Qualitative analysis drives a major investment decision
Motorola is widely recognized as one of the best managed in the USA. The firm is dominant in its paging and cellular telephone equipment markets, and its chip business faces demand that regularly threatens to outstrip its production capacity. Much other firm’s success has been attributed to its habit of ‘doing things by the numbers’. The company was the first large corporation to win the Malcolm Baldrige National Quality Award, in large part because of its emphasis on ‘metrics’. In fact, Motorola even named its quality program ‘six sigma’ to reflect the measure of defects the company sought to achieve in its operations. Six Sigma is a statistical term that implies only one defect per million units produced. It sometimes seems to outsiders that the only things that matter to Motorola managers are the quantitative factors that can be measured and managed ‘by the numbers’.

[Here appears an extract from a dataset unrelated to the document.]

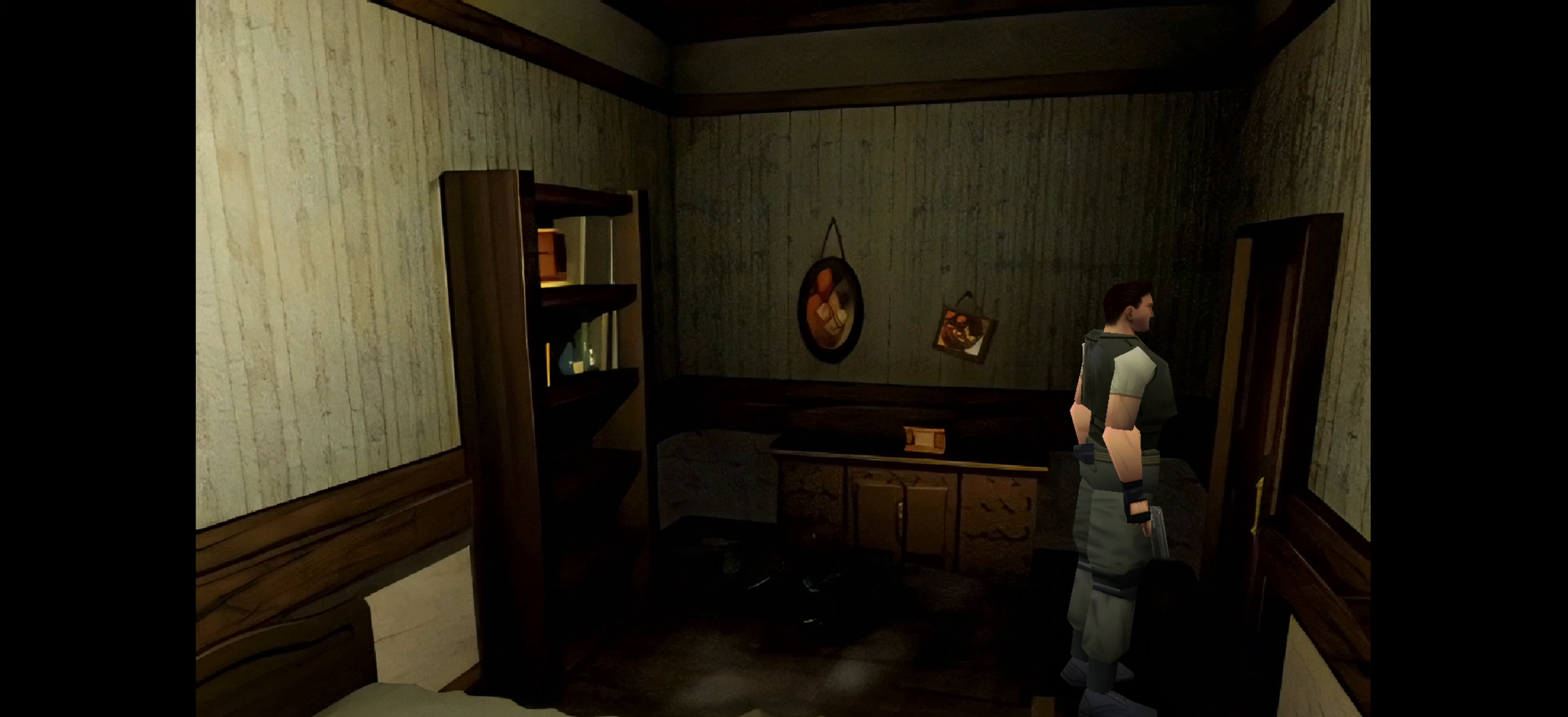
{"buttons": [], "left_stick": "center", "right_stick": "center", "events": []}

However, the company has decided to spend an estimated $600 million annually by the year 2000 on training and educating its workforce better. This is not only more than Motorola has historically spent; it is far beyond that invested in training by any other firm. But perhaps what is most surprising about this decision for those who know Motorola’s ‘by the numbers’ culture, is the fact that the decision to make this gargantuan investment is based almost entirely on ‘soft’ analysis. Granted, a study was done several years ago to try to quantify the value of training and development, but the difficulty of doing so quickly became obvious, and the $600 million decision was not based on the quantitative study. Instead, it was based on the observation and experiences of key managers and reflects a qualitative understanding of how the business works. Gary Langely, manager of human effectiveness for Motorola, explains, ‘we take it on faith and strong belief that it is improving our bottom line.’ Gary Tooker, the firm’s CEO explains his support for the investment by arguing, ‘if knowledge is becoming antiquated at a faster rate, we have no choice but to spend on education. How can that not be a competitive weapon?’
While Motorola’s mangers may be driven by the numbers, they clearly understand that not everything important to a business is easily quantified, and they are willing to go beyond quantitative analysis when the situation warrants.